Triangle Side-Side-Side Equality

Theorem

Let two triangles have all three sides equal.

Then they also have all three angles equal.

Thus two triangles whose sides are all equal are themselves equal.

Proof

Let $\triangle ABC$ and $\triangle DEF$ be two triangles such that:

• $AB = DE$;
• $AC = DF$;
• $BC = EF$.

Suppose $\triangle ABC$ were superimposed over $\triangle DEF$ so that point $B$ is placed on point $E$ and the line $BC$ on $EF$.

Then $C$ will coincide with $F$, as $BC = EF$ and so $BC$ coincides with $EF$.

Now suppose $BA$ does not coincide with $ED$ and $AC$ does not coincide with $DF$.

Then they will fall as, for example, $EG$ and $GF$.

Thus there will be two pairs of straight line segments constructed on the same line segment, on the same side as it, meeting at different points, in contradiction to Two Lines Meet at Unique Point.

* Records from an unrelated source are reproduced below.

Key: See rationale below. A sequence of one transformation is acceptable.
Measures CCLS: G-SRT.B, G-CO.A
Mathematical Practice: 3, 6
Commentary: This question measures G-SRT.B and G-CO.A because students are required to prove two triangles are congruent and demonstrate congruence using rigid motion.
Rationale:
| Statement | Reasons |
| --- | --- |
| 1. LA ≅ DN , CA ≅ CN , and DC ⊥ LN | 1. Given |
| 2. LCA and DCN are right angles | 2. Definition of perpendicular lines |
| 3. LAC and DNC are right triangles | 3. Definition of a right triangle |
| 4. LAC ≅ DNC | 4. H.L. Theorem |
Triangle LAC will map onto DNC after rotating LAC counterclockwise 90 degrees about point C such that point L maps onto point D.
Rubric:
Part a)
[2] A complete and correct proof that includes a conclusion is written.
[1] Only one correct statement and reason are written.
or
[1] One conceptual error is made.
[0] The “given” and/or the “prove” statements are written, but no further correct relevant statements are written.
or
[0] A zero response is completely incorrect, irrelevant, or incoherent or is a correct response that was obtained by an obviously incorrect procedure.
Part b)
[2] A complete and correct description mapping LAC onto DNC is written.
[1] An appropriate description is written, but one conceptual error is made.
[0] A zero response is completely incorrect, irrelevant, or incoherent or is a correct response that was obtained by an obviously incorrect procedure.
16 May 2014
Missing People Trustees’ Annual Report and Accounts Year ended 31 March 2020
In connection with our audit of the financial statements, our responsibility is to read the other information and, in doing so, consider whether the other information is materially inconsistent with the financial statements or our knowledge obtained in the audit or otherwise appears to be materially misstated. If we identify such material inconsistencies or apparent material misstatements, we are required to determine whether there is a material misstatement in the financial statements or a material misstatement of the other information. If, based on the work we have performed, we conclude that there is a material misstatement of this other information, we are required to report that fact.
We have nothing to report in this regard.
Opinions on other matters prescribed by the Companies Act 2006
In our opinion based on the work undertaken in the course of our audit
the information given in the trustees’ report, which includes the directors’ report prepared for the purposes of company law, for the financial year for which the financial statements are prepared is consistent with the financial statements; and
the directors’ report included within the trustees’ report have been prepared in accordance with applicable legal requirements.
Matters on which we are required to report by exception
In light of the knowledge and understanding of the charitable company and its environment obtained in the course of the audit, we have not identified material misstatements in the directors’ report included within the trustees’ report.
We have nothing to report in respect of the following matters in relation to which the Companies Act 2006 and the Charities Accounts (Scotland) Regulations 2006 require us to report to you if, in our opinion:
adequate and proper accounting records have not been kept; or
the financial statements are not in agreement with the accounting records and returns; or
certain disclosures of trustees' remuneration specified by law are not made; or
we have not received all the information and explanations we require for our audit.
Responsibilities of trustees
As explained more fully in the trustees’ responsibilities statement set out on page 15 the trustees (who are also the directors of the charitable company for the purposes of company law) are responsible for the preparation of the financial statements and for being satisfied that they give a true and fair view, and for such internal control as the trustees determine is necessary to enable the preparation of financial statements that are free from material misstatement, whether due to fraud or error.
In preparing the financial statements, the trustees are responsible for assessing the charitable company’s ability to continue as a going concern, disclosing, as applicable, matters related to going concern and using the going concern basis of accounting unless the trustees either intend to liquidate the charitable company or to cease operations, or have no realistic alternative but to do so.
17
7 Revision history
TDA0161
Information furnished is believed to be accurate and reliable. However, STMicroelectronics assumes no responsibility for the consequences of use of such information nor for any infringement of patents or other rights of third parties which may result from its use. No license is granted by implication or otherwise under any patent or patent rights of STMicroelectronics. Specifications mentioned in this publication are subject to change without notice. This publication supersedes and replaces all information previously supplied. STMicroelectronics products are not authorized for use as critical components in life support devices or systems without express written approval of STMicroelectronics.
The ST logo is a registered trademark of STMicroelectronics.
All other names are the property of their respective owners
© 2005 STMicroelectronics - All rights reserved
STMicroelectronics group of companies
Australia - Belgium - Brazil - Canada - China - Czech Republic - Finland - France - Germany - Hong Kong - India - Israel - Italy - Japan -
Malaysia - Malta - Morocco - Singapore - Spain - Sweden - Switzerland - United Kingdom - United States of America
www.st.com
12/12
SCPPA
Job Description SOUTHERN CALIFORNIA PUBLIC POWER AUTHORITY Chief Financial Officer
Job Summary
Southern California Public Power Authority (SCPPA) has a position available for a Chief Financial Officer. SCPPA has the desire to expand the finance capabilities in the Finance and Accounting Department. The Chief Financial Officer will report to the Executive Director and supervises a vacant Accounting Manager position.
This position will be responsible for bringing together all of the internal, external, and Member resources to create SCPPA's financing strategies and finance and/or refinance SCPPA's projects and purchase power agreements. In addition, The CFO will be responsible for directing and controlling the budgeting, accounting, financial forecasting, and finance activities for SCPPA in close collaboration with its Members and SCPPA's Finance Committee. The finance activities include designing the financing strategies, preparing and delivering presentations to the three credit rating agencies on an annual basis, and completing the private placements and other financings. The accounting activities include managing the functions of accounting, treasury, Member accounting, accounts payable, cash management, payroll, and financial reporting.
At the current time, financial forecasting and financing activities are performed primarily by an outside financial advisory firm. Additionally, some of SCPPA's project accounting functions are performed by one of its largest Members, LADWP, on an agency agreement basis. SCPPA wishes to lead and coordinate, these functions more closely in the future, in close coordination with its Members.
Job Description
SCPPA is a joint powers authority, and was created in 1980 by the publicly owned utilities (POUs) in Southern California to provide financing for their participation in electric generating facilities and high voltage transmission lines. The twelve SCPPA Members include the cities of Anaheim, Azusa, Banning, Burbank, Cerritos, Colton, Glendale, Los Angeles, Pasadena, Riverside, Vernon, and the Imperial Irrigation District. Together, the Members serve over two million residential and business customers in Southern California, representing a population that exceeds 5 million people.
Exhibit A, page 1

Therefore $BA$ coincides with $ED$ and $AC$ coincides with $DF$.

Therefore $\angle BAC$ coincides with $\angle EDF$ and is equal to it.

The same argument can be applied to the other two sides, and thus we show that all corresponding angles are equal.

$\blacksquare$

Historical Note

This is Proposition 8 of Book I of Euclid's The Elements.